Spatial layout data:
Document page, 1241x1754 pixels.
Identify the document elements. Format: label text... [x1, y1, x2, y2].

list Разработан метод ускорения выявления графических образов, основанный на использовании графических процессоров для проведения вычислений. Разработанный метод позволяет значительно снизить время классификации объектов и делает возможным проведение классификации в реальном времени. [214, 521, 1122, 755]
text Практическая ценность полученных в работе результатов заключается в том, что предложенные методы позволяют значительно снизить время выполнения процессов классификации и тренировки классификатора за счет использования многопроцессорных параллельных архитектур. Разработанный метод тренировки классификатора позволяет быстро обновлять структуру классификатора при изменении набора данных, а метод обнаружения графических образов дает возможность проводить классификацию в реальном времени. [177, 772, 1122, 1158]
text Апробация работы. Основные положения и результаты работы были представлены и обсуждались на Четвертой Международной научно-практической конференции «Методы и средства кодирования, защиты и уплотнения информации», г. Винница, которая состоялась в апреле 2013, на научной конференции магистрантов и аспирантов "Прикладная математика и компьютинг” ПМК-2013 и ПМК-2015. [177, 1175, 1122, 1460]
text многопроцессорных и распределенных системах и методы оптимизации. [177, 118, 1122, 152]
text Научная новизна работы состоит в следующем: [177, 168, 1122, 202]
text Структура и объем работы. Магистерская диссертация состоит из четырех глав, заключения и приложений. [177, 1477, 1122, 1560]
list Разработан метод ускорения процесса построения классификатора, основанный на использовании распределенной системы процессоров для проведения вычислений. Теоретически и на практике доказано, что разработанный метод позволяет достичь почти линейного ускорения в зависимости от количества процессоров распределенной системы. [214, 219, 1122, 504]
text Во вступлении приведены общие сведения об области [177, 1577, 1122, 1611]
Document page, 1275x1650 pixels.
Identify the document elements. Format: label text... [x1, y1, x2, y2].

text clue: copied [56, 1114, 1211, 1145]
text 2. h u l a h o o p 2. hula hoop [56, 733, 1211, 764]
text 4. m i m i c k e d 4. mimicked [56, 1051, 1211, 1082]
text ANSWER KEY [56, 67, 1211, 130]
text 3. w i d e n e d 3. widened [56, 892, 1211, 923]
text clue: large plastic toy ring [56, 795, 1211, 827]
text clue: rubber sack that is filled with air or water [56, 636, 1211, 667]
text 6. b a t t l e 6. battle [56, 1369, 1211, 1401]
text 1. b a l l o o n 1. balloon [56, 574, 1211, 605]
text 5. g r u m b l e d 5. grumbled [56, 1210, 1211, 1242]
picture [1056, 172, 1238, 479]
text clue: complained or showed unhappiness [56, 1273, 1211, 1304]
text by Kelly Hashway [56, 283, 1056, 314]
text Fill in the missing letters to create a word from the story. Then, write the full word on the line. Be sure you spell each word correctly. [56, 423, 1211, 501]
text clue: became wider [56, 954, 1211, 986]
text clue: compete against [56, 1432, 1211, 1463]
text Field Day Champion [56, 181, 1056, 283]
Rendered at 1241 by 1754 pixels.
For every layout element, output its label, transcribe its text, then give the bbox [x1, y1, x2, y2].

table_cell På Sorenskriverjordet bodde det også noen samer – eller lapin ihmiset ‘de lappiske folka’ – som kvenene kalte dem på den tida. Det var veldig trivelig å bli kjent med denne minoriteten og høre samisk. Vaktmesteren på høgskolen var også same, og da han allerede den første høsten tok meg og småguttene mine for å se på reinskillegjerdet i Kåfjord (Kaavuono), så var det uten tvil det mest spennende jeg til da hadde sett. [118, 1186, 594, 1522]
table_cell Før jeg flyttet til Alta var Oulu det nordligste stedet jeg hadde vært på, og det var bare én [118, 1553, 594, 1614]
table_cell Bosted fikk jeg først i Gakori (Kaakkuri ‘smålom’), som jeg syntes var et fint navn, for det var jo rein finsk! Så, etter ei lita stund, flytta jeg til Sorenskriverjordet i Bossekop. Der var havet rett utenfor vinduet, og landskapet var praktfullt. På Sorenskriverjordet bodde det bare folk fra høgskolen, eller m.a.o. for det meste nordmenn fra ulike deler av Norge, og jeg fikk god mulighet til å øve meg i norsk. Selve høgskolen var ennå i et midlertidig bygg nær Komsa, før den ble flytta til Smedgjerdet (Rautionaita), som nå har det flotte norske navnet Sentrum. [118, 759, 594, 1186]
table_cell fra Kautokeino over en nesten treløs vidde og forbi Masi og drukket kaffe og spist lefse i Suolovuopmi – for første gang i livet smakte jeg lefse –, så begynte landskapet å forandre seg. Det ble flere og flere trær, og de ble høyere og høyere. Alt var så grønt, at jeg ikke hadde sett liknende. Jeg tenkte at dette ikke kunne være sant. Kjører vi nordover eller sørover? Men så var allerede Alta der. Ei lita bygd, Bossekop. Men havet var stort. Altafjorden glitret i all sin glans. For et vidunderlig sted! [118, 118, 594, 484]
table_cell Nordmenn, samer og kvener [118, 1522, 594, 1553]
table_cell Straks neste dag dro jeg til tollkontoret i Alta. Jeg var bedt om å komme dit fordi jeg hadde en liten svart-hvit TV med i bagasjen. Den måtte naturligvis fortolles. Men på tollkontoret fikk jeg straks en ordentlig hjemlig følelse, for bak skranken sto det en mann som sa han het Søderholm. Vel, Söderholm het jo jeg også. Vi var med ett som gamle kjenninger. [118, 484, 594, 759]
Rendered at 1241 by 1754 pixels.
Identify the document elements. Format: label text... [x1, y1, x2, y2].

◆ **Short task**:
Copy out every line of the spatial layout data above verbatim, without changing a single character.

◆ **Reply**:
Document page, 1241x1754 pixels.
Identify the document elements. Format: label text... [x1, y1, x2, y2].

list Разработан метод ускорения выявления графических образов, основанный на использовании графических процессоров для проведения вычислений. Разработанный метод позволяет значительно снизить время классификации объектов и делает возможным проведение классификации в реальном времени. [214, 521, 1122, 755]
text Практическая ценность полученных в работе результатов заключается в том, что предложенные методы позволяют значительно снизить время выполнения процессов классификации и тренировки классификатора за счет использования многопроцессорных параллельных архитектур. Разработанный метод тренировки классификатора позволяет быстро обновлять структуру классификатора при изменении набора данных, а метод обнаружения графических образов дает возможность проводить классификацию в реальном времени. [177, 772, 1122, 1158]
text Апробация работы. Основные положения и результаты работы были представлены и обсуждались на Четвертой Международной научно-практической конференции «Методы и средства кодирования, защиты и уплотнения информации», г. Винница, которая состоялась в апреле 2013, на научной конференции магистрантов и аспирантов "Прикладная математика и компьютинг” ПМК-2013 и ПМК-2015. [177, 1175, 1122, 1460]
text многопроцессорных и распределенных системах и методы оптимизации. [177, 118, 1122, 152]
text Научная новизна работы состоит в следующем: [177, 168, 1122, 202]
text Структура и объем работы. Магистерская диссертация состоит из четырех глав, заключения и приложений. [177, 1477, 1122, 1560]
list Разработан метод ускорения процесса построения классификатора, основанный на использовании распределенной системы процессоров для проведения вычислений. Теоретически и на практике доказано, что разработанный метод позволяет достичь почти линейного ускорения в зависимости от количества процессоров распределенной системы. [214, 219, 1122, 504]
text Во вступлении приведены общие сведения об области [177, 1577, 1122, 1611]
Document page, 1275x1650 pixels.
Identify the document elements. Format: label text... [x1, y1, x2, y2].

text clue: copied [56, 1114, 1211, 1145]
text 2. h u l a h o o p 2. hula hoop [56, 733, 1211, 764]
text 4. m i m i c k e d 4. mimicked [56, 1051, 1211, 1082]
text ANSWER KEY [56, 67, 1211, 130]
text 3. w i d e n e d 3. widened [56, 892, 1211, 923]
text clue: large plastic toy ring [56, 795, 1211, 827]
text clue: rubber sack that is filled with air or water [56, 636, 1211, 667]
text 6. b a t t l e 6. battle [56, 1369, 1211, 1401]
text 1. b a l l o o n 1. balloon [56, 574, 1211, 605]
text 5. g r u m b l e d 5. grumbled [56, 1210, 1211, 1242]
picture [1056, 172, 1238, 479]
text clue: complained or showed unhappiness [56, 1273, 1211, 1304]
text by Kelly Hashway [56, 283, 1056, 314]
text Fill in the missing letters to create a word from the story. Then, write the full word on the line. Be sure you spell each word correctly. [56, 423, 1211, 501]
text clue: became wider [56, 954, 1211, 986]
text clue: compete against [56, 1432, 1211, 1463]
text Field Day Champion [56, 181, 1056, 283]
Rendered at 1241 by 1754 pixels.
For every layout element, output its label, transcribe its text, then give the bbox [x1, y1, x2, y2].

table_cell På Sorenskriverjordet bodde det også noen samer – eller lapin ihmiset ‘de lappiske folka’ – som kvenene kalte dem på den tida. Det var veldig trivelig å bli kjent med denne minoriteten og høre samisk. Vaktmesteren på høgskolen var også same, og da han allerede den første høsten tok meg og småguttene mine for å se på reinskillegjerdet i Kåfjord (Kaavuono), så var det uten tvil det mest spennende jeg til da hadde sett. [118, 1186, 594, 1522]
table_cell Før jeg flyttet til Alta var Oulu det nordligste stedet jeg hadde vært på, og det var bare én [118, 1553, 594, 1614]
table_cell Bosted fikk jeg først i Gakori (Kaakkuri ‘smålom’), som jeg syntes var et fint navn, for det var jo rein finsk! Så, etter ei lita stund, flytta jeg til Sorenskriverjordet i Bossekop. Der var havet rett utenfor vinduet, og landskapet var praktfullt. På Sorenskriverjordet bodde det bare folk fra høgskolen, eller m.a.o. for det meste nordmenn fra ulike deler av Norge, og jeg fikk god mulighet til å øve meg i norsk. Selve høgskolen var ennå i et midlertidig bygg nær Komsa, før den ble flytta til Smedgjerdet (Rautionaita), som nå har det flotte norske navnet Sentrum. [118, 759, 594, 1186]
table_cell fra Kautokeino over en nesten treløs vidde og forbi Masi og drukket kaffe og spist lefse i Suolovuopmi – for første gang i livet smakte jeg lefse –, så begynte landskapet å forandre seg. Det ble flere og flere trær, og de ble høyere og høyere. Alt var så grønt, at jeg ikke hadde sett liknende. Jeg tenkte at dette ikke kunne være sant. Kjører vi nordover eller sørover? Men så var allerede Alta der. Ei lita bygd, Bossekop. Men havet var stort. Altafjorden glitret i all sin glans. For et vidunderlig sted! [118, 118, 594, 484]
table_cell Nordmenn, samer og kvener [118, 1522, 594, 1553]
table_cell Straks neste dag dro jeg til tollkontoret i Alta. Jeg var bedt om å komme dit fordi jeg hadde en liten svart-hvit TV med i bagasjen. Den måtte naturligvis fortolles. Men på tollkontoret fikk jeg straks en ordentlig hjemlig følelse, for bak skranken sto det en mann som sa han het Søderholm. Vel, Söderholm het jo jeg også. Vi var med ett som gamle kjenninger. [118, 484, 594, 759]
Rendered at 1241 by 1754 pixels.
Identify the document elements. Format: label text... [x1, y1, x2, y2].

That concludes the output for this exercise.